The supporters of Cerezo Osaka ought to be well used to contrasting
streaks of good and poor form by now. The team had not originally been
considered a candidate for the J1 title in 2005 when an unbeaten run of 16
matches – including seven wins on the bounce – saw them propelled to the top of
the table, only to blow their chance of glory with three straight draws
including the ‘Agony of Nagai’ on the final day. The following year,
contrarily, saw a spell of 12 games without a win either side of the summer
break – encompassing seven successive defeats – plunging Cerezo into an
ultimately unsuccessful battle against relegation to J2, with their fate being
decided by another run of no wins in the final five. This spring saw Levir
Culpi’s side once again run off seven straight wins to put themselves right in
contention for a return to the top flight, but their chances have been severely
damaged by a record of just 12 points in the 14 games since then.

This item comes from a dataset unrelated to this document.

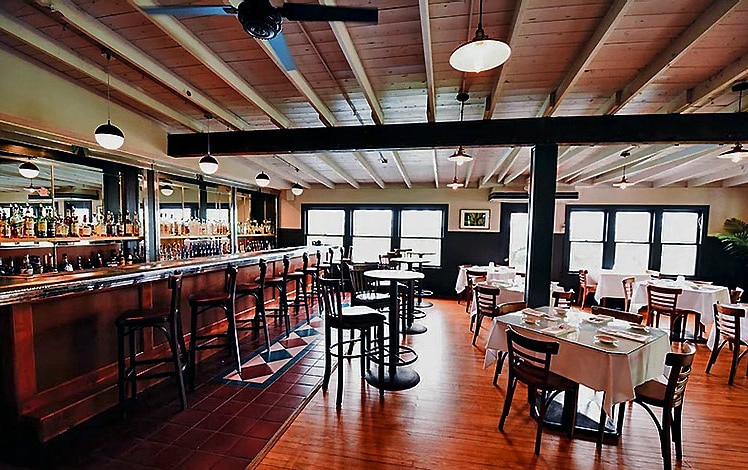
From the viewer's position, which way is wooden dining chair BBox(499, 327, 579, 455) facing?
facing away from the viewer and to the right of the viewer

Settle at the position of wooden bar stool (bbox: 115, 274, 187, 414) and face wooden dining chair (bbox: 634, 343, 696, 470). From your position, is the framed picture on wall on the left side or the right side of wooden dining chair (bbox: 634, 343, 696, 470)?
left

With
Sanfrecce Hiroshima and Montedio Yamagata looking unstoppable in first and
second, the battle for third place and a promotion/relegation playoff is
intensifying just as quickly as the scrap to avoid such a fate at the bottom of
J1.
Taking my place as I do among the more fervent Gamba Osaka supporters, I
am obviously surrounded most of the time by a fair amount of anti-Cerezo
sentiment. After a badly out-of-sorts Gamba had been overtaken by Cerezo in
November 2005, I went for a meal with some of my more prominent fellow fans,
where the general consensus was that ‘it will hurt if we lose the league, but
not as much as if they win it’. In the end, the Agony of Nagai served as
a miracle for Gamba, and the derby matches the following year saw Gamba fans
taunt their rivals with T-shirts depicting Akinori Nishizawa’s tears and chants
of ‘Cerezo, did you cry?’. Even at the final game of that season, when Gamba
faced off with Urawa Reds to decide the title, the same supporters declared
their intentions with a banner reading ‘Title No. 2 for us, J2 for Cerezo’,
showing that the home town rivals were still not far from our thoughts.

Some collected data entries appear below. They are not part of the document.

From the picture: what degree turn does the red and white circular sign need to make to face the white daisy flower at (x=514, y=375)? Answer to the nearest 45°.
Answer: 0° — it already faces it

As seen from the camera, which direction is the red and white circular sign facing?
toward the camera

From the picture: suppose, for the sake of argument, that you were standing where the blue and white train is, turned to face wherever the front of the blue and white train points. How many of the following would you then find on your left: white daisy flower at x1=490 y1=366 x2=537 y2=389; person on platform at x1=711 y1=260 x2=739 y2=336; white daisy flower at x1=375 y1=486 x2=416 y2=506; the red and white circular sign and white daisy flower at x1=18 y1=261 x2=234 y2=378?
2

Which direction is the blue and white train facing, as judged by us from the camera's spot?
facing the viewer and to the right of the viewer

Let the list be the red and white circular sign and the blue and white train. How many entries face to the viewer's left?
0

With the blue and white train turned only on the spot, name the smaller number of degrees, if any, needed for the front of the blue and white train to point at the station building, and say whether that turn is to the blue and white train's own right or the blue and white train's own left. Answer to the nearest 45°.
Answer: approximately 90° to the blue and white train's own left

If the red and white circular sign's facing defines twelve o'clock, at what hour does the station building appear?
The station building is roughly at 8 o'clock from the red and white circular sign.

However, even though the news of Cerezo’s relegation initially brought
consolation to the Gamba supporters as we suffered at the sight of Urawa’s
championship celebrations, the realisation hit home on the return journey that
there would be no Osaka derbies in 2007. These two matches had always been
something to look forward to regardless of the form of each team, and were
naturally the first dates to check for when the fixture lists were published at
the start of each year. Though we may still laugh just the same whenever we
learn of a Cerezo loss via the scoreboard at Banpaku, our smiles may have had a
certain wryness to them of late as the sense of what we are missing has grown.

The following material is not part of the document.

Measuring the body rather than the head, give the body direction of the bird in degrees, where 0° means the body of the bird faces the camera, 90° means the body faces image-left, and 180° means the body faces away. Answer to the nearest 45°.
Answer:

There are four professional teams in the Kansai area, and with Vissel
Kobe returning to the top flight at the same time that Cerezo were relegated,
it is not as if we are completely without derby matches. However, although
people do still enjoy the so-called ‘Kansai derbies’, these still do not bring
quite the level of passion as the real thing between the two Osaka sides, and
indeed the most painful thing for Gamba fans about last weekend’s draw with
Vissel was the fact that the Kobe side’s late equaliser was scored by Yoshito
Okubo, a former Cerezo player. Among the current J1 members, the ‘national
derbies’ with Urawa Reds tend to evoke the highest levels of excitement and
tension – unfortunately, excessively so back in May at the Saitama Stadium –
but despite the attention these fixtures attract across the country, they still
do not quite compare to fighting it out with the neighbours.
The city of Osaka is some way from reaching a level where every single
person is either Gamba or Cerezo, and there is still plenty the clubs
themselves could be doing about this, but that issue is best left for another
time. For those of us that love football, in any case, the Osaka derby is a
matter of competing for local pride, with Gamba fans singing passionately about
how ‘we are the only Osaka’, and Cerezo fans displaying defiant banners in
English reading ‘Real Osaka’. The difference in divisions itself may be a
source of pride for Gamba, but without a derby there will always be a sense of
distance, and the meetings will only be missed more and more the longer the
status quo persists. Dare I say it – perhaps even the Gamba fans might be a
little pleased if Cerezo’s next streak is a winning one.